▶ **Task brief**: List each line below that contains the word "watch", copying every such line in full.

▶ **Record set**:
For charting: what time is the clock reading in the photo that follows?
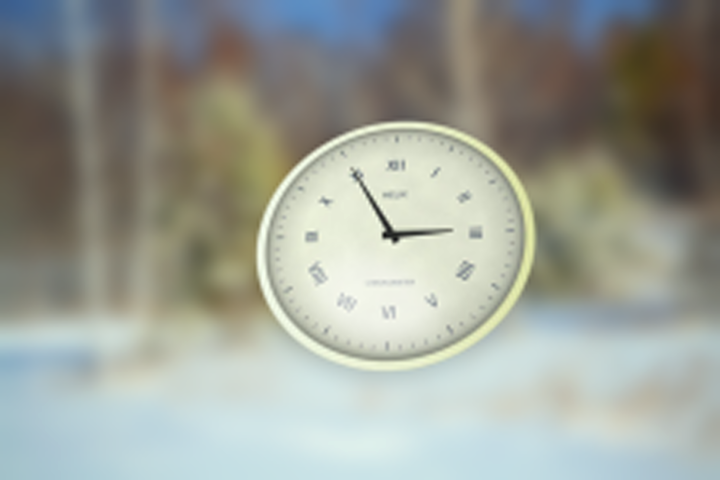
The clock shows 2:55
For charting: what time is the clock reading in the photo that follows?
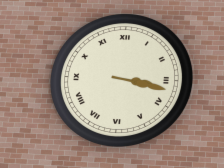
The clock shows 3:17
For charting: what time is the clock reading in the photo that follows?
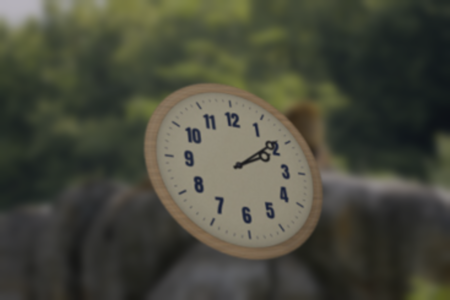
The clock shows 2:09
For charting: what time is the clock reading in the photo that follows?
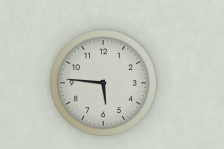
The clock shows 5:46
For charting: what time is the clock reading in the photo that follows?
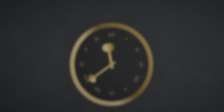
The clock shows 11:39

--

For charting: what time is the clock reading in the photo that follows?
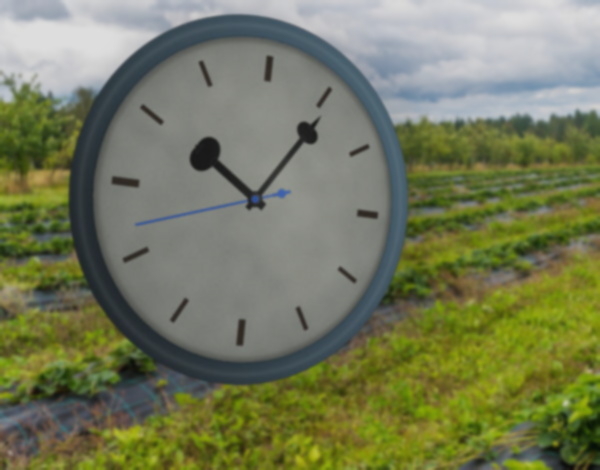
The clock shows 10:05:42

* * *

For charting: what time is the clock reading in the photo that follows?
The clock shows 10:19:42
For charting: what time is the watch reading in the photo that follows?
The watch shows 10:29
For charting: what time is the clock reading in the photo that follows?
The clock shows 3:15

▶ **Exercise response**:
For charting: what time is the watch reading in the photo that follows?
The watch shows 10:29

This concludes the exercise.